**Entries supplied**.
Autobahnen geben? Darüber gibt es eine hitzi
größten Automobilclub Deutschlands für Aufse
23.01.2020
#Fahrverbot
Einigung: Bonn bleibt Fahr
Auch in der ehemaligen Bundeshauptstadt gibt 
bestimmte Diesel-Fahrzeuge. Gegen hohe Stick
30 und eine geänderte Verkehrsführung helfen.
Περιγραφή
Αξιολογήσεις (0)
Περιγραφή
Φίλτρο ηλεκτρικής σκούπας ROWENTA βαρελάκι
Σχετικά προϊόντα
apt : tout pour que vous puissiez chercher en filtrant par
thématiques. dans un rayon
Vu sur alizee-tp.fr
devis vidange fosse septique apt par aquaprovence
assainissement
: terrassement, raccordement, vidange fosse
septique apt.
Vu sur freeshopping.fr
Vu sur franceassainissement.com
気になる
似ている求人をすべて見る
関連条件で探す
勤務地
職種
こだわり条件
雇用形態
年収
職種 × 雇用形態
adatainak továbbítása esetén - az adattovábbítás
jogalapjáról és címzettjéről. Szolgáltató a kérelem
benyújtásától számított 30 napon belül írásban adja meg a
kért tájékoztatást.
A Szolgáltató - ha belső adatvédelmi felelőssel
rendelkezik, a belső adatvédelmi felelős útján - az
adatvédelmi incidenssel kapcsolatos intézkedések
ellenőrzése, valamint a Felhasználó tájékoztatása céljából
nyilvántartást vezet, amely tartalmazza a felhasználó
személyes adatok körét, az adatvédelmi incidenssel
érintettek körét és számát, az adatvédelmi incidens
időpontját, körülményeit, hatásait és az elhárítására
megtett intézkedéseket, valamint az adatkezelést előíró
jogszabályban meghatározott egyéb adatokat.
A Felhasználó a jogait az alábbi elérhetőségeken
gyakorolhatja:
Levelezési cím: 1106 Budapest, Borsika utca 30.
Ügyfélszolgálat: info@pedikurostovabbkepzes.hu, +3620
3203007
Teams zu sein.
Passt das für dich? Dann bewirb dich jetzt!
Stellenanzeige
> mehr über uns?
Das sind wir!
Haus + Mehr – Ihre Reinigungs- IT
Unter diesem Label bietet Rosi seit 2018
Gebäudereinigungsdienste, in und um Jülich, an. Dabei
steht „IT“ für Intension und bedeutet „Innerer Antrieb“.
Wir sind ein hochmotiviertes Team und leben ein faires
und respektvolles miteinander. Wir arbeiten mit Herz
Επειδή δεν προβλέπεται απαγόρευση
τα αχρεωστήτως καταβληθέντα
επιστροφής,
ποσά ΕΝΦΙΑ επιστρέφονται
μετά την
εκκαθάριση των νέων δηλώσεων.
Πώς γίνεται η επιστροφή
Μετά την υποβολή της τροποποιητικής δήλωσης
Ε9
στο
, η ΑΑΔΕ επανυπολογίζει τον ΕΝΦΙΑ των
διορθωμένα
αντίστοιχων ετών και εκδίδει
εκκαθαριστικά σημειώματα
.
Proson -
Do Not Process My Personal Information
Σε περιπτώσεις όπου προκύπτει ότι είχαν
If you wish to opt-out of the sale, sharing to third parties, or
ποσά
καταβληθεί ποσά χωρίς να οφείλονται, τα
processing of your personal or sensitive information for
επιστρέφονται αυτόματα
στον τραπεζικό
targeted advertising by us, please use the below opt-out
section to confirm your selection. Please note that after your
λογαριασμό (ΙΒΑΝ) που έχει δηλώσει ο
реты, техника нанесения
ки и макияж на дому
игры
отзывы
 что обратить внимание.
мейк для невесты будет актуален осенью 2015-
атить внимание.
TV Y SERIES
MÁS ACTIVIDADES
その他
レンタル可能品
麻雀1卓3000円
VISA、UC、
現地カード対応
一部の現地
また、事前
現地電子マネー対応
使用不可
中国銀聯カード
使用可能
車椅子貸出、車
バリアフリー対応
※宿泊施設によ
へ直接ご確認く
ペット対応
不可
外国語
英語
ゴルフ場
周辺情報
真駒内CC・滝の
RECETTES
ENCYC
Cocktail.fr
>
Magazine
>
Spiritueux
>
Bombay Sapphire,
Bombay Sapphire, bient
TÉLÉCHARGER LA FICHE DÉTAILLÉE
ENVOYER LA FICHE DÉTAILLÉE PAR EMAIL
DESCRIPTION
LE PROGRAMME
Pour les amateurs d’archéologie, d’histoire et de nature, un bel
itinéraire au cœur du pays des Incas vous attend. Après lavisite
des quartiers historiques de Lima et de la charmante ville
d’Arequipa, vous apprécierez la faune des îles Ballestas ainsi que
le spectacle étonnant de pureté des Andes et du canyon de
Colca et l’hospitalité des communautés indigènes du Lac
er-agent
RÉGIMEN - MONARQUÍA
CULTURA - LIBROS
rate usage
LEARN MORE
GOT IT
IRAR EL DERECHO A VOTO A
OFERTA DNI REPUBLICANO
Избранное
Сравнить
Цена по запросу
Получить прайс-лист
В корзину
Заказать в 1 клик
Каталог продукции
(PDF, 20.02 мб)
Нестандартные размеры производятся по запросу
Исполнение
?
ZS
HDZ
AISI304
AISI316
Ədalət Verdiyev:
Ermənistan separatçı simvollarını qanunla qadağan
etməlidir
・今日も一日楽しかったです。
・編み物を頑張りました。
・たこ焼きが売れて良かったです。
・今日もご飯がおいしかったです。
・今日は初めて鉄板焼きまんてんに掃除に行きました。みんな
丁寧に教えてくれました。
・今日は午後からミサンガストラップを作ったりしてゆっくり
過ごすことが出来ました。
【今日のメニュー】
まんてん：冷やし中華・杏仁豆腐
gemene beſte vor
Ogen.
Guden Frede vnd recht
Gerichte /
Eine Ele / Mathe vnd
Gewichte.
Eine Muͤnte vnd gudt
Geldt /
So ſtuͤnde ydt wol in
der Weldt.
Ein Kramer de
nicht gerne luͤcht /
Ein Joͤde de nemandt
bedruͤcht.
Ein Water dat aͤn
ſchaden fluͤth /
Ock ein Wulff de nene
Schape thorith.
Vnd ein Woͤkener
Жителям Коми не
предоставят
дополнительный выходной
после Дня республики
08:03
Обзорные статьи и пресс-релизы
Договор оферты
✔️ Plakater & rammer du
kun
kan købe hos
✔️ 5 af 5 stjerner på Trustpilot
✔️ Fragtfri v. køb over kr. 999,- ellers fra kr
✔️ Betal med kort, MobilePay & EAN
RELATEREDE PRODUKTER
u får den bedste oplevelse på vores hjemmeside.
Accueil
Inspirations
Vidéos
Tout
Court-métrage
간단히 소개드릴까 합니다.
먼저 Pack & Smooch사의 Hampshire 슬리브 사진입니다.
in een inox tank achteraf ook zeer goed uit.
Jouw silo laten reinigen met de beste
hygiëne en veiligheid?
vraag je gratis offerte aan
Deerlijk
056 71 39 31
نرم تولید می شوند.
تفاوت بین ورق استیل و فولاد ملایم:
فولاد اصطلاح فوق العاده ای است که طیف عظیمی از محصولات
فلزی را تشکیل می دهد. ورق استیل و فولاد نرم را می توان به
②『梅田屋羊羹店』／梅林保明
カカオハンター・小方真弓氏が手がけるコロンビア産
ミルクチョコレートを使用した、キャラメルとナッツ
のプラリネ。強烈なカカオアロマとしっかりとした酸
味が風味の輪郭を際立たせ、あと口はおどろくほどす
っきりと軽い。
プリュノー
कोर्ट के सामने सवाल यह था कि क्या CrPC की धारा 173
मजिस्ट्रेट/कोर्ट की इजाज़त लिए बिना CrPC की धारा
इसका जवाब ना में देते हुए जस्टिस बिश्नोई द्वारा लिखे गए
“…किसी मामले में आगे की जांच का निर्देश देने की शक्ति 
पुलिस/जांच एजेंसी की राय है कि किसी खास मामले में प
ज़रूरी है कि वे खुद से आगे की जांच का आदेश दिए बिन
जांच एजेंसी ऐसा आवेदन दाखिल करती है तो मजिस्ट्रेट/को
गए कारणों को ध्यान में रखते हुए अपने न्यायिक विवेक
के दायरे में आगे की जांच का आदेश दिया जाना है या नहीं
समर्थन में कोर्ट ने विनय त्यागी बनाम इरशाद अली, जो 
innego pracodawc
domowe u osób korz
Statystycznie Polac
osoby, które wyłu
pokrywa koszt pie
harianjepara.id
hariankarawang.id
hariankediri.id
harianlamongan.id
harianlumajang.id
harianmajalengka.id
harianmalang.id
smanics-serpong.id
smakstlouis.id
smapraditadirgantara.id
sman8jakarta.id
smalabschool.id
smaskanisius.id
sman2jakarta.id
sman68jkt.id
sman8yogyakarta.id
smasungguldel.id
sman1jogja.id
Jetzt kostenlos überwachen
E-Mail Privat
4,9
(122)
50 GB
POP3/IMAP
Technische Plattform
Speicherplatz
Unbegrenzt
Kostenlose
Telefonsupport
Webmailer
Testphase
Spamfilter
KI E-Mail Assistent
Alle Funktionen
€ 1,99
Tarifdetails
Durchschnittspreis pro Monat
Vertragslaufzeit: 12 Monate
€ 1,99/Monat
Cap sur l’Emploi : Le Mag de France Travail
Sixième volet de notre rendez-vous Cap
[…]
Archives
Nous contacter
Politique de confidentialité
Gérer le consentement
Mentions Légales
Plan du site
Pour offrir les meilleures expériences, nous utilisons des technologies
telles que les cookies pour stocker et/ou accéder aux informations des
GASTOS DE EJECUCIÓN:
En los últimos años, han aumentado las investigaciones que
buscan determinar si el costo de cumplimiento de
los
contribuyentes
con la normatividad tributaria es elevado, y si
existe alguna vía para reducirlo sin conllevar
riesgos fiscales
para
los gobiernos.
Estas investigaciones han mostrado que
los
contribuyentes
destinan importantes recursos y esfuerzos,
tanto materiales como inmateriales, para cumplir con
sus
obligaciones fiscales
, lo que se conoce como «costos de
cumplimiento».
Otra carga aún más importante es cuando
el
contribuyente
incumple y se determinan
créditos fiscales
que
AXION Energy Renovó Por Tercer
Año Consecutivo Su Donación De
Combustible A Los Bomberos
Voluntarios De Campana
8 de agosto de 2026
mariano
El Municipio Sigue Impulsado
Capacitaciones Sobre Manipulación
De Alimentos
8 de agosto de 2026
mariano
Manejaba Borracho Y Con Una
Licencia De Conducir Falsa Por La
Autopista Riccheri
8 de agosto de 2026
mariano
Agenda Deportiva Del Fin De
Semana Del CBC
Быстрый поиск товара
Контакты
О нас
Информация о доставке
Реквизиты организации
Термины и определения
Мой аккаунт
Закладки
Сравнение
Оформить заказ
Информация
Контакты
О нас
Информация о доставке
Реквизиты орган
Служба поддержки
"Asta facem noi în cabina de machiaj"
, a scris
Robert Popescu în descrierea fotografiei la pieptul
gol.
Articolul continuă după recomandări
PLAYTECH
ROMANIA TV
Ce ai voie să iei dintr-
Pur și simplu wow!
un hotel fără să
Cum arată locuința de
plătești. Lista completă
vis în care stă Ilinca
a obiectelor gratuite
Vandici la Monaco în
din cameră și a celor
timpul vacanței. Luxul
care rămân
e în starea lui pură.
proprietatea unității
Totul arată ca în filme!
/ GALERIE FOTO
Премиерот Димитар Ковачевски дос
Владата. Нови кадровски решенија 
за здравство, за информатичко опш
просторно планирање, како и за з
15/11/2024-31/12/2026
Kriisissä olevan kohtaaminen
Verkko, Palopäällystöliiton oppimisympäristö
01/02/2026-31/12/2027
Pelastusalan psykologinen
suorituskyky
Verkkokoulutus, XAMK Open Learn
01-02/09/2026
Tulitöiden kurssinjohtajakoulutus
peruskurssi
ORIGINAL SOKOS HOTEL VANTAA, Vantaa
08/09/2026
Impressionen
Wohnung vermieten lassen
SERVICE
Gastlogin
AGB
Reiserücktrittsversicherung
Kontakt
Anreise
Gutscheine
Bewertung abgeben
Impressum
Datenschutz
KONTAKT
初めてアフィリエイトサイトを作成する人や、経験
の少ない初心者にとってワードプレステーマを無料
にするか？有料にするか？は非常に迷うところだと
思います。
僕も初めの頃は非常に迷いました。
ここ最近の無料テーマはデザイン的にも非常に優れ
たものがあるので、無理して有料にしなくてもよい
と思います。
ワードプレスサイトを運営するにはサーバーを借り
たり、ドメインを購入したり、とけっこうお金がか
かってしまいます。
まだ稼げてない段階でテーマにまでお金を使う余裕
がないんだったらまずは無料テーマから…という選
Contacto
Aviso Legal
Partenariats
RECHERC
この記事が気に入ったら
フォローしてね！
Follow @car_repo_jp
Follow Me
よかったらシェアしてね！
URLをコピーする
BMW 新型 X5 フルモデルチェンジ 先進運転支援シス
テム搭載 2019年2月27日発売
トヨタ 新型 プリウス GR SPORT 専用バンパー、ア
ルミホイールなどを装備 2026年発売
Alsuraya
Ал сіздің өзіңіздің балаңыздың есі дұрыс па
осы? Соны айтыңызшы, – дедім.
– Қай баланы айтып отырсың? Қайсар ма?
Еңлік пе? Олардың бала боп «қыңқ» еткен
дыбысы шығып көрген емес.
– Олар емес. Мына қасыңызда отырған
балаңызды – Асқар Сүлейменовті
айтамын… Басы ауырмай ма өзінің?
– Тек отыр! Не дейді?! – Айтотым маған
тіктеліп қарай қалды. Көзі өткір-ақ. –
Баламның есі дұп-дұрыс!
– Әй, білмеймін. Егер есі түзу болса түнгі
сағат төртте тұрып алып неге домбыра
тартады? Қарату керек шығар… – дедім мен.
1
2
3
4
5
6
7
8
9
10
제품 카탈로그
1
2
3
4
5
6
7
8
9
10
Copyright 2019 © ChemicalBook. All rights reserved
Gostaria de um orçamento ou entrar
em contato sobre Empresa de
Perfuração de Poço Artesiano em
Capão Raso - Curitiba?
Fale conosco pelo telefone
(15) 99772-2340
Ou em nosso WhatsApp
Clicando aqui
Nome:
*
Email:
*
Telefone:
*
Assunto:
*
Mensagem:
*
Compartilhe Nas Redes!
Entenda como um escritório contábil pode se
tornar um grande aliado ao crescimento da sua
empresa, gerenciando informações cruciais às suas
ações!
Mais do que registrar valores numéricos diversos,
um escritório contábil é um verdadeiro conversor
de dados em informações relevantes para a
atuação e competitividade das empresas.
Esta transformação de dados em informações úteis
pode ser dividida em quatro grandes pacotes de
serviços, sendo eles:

**Work required**.
Among the entries above, the line containing "Impressionen", the line containing "Еңлік пе? Олардың", and all lines between them are to be restated word for word; nothing else belongs in the reply.

**Answer section**.
Impressionen
Wohnung vermieten lassen
SERVICE
Gastlogin
AGB
Reiserücktrittsversicherung
Kontakt
Anreise
Gutscheine
Bewertung abgeben
Impressum
Datenschutz
KONTAKT
初めてアフィリエイトサイトを作成する人や、経験
の少ない初心者にとってワードプレステーマを無料
にするか？有料にするか？は非常に迷うところだと
思います。
僕も初めの頃は非常に迷いました。
ここ最近の無料テーマはデザイン的にも非常に優れ
たものがあるので、無理して有料にしなくてもよい
と思います。
ワードプレスサイトを運営するにはサーバーを借り
たり、ドメインを購入したり、とけっこうお金がか
かってしまいます。
まだ稼げてない段階でテーマにまでお金を使う余裕
がないんだったらまずは無料テーマから…という選
Contacto
Aviso Legal
Partenariats
RECHERC
この記事が気に入ったら
フォローしてね！
Follow @car_repo_jp
Follow Me
よかったらシェアしてね！
URLをコピーする
BMW 新型 X5 フルモデルチェンジ 先進運転支援シス
テム搭載 2019年2月27日発売
トヨタ 新型 プリウス GR SPORT 専用バンパー、ア
ルミホイールなどを装備 2026年発売
Alsuraya
Ал сіздің өзіңіздің балаңыздың есі дұрыс па
осы? Соны айтыңызшы, – дедім.
– Қай баланы айтып отырсың? Қайсар ма?
Еңлік пе? Олардың бала боп «қыңқ» еткен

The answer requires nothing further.